Le Brie de Ville-Saint-Jacques


Le Brie de Ville-Saint-Jacques est un petit brie cendré au charbon de bois, créé au XIXe siècle pour les ouvriers agricoles. De taille modeste (1 kg), il était affiné pendant plus de huit semaines, puis séché grâce à la cendre. Voilà qui permettait aux ouvriers de l'emporter comme casse-croûte dans les champs. Car, une fois sec, il ne coulait pas et les insectes ne le souillaient pas grâce à la cendre. On le laissait souvent à l'ombre d'un arbre, au bord d'un ruisseau, recouvert d'un linge humide. Chaque ferme en fabriquait aux environs de Ville-Saint-Jacques. Il s'agit donc d'un brie de ménage appelé aussi brie de moisson. Disparu dans les années 70, il a été remis au goût du jour par Roland Barthélemy, maître-fromager, qui l'affine dix semaines durant après l'avoir cendré.

Roland Barthélemy, le redécouvreur du Brie de Ville-Saint-Jacques

Sans la curiosité et la ténacité de Roland Barthélemy, fini le plaisir de se régaler avec le petit brie de Ville-Saint-Jacques. Ce fromage avait disparu dans les années 70. « C'est bien dommage », lui disent de vieux clients quand le maître-fromager s'installe, en 1982, au 92, rue Grande à Fontainebleau. Alors Roland Barthélemy mène une enquête minutieuse. Il redécouvre l'histoire de ce brie de moisson, son procédé de fabrication, et décide de l'affiner dans ses caves.

Aujourd'hui, à 49 ans, son métier le passionne toujours « parce que nous travaillons une matière vivante. Chaque jour apporte sa satisfaction et sa surprise. »

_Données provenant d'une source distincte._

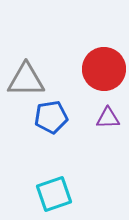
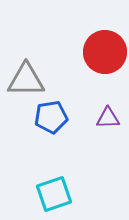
red circle: moved 1 px right, 17 px up
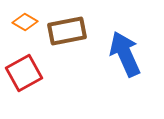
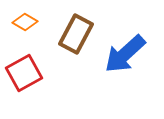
brown rectangle: moved 9 px right, 3 px down; rotated 51 degrees counterclockwise
blue arrow: rotated 108 degrees counterclockwise
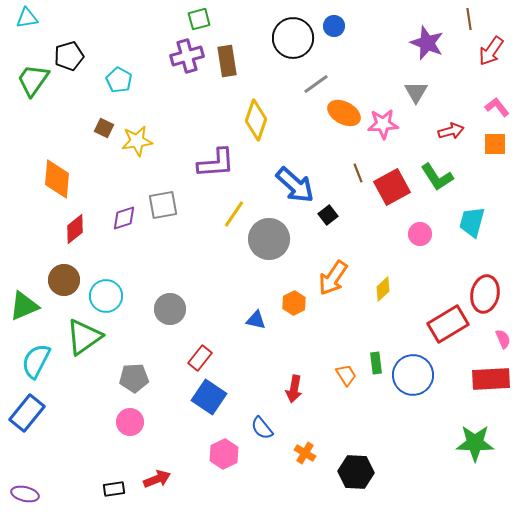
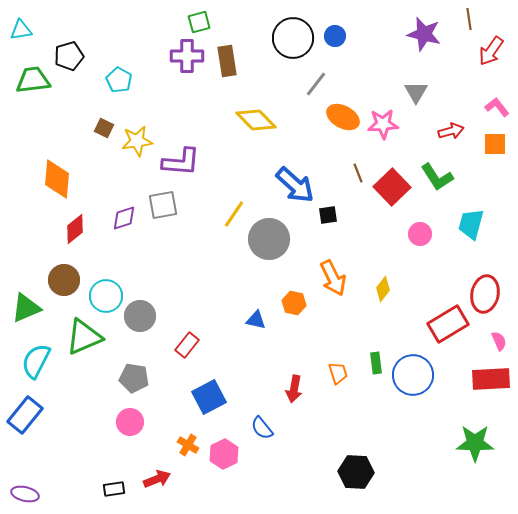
cyan triangle at (27, 18): moved 6 px left, 12 px down
green square at (199, 19): moved 3 px down
blue circle at (334, 26): moved 1 px right, 10 px down
purple star at (427, 43): moved 3 px left, 9 px up; rotated 8 degrees counterclockwise
purple cross at (187, 56): rotated 16 degrees clockwise
green trapezoid at (33, 80): rotated 48 degrees clockwise
gray line at (316, 84): rotated 16 degrees counterclockwise
orange ellipse at (344, 113): moved 1 px left, 4 px down
yellow diamond at (256, 120): rotated 63 degrees counterclockwise
purple L-shape at (216, 163): moved 35 px left, 1 px up; rotated 9 degrees clockwise
red square at (392, 187): rotated 15 degrees counterclockwise
black square at (328, 215): rotated 30 degrees clockwise
cyan trapezoid at (472, 222): moved 1 px left, 2 px down
orange arrow at (333, 278): rotated 60 degrees counterclockwise
yellow diamond at (383, 289): rotated 10 degrees counterclockwise
orange hexagon at (294, 303): rotated 20 degrees counterclockwise
green triangle at (24, 306): moved 2 px right, 2 px down
gray circle at (170, 309): moved 30 px left, 7 px down
green triangle at (84, 337): rotated 12 degrees clockwise
pink semicircle at (503, 339): moved 4 px left, 2 px down
red rectangle at (200, 358): moved 13 px left, 13 px up
orange trapezoid at (346, 375): moved 8 px left, 2 px up; rotated 15 degrees clockwise
gray pentagon at (134, 378): rotated 12 degrees clockwise
blue square at (209, 397): rotated 28 degrees clockwise
blue rectangle at (27, 413): moved 2 px left, 2 px down
orange cross at (305, 453): moved 117 px left, 8 px up
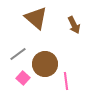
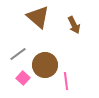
brown triangle: moved 2 px right, 1 px up
brown circle: moved 1 px down
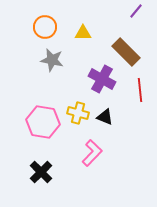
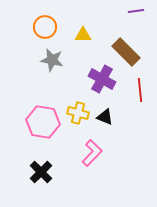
purple line: rotated 42 degrees clockwise
yellow triangle: moved 2 px down
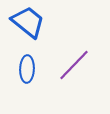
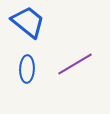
purple line: moved 1 px right, 1 px up; rotated 15 degrees clockwise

C'est à 16 ans qu'il entre en apprentissage. Peu importe s'il doit travailler la nuit aux Halles de Paris. Il a envie d'apprendre et de bien apprendre. L'influence de ses parents n'est pas étrangère à cette volonté de perfection : ils étaient crémiers dans le XVIIIe arrondissement à Paris et ils aimaient leur profession. Le jeune homme multiplie les stages à la fabrication, à l'affinage comme dans les commerces.

À vingt-deux ans, il a l'occasion d'acquérir « une petite crémerie comme il en existait tant à l'époque, au 51 rue de Grenelle dans le VIIe arrondissement. » Il tient toujours cette boutique avec son épouse alors qu'il vient de céder son affaire bellifontaine à son neveu et à sa nièce, M. et Mme Goursat.

Président des Prévôts de la Guilde des fromagers, il fait 50 000 km par an en France pour découvrir nos spécialités. « Cette association rassemble 4 000 professionnels dans 30 pays, y compris au Canada et au Japon, explique-t-il. Elle a pour but de rassembler l'ensemble de la filière du lait et de promouvoir les productions fromagères de qualité. C'est l'équivalent des taste-vin. »

Roland Barthélemy s'est battu bec et ongles pour que la reconnaissance du lait cru soit effective « et pour que sa transformation en fromage "coule de pâte" ». Il a gagné ce combat. « J'avais une autre ambition depuis plus de vingt ans : réhabiliter notre métier, susciter des vocations auprès des jeunes », dit-il. Pour cela, il fallait que le célèbre concours national « Un des meilleurs ouvriers de France » intègre l'affinage des fromages dans la catégorie des métiers de la bouche. À trois reprises, il pose la candidature de la profession de fromager. La troisième fois a été la bonne. « En l'an 2000, il y aura donc un meilleur ouvrier de France en fromagerie », dit-il avec satisfaction. Rien ne peut émousser la persévérance de Roland Barthélémy !

La République de Seine-et-Marne, Guide de l'été, supplément au n° 6800 du 29 juin 1998.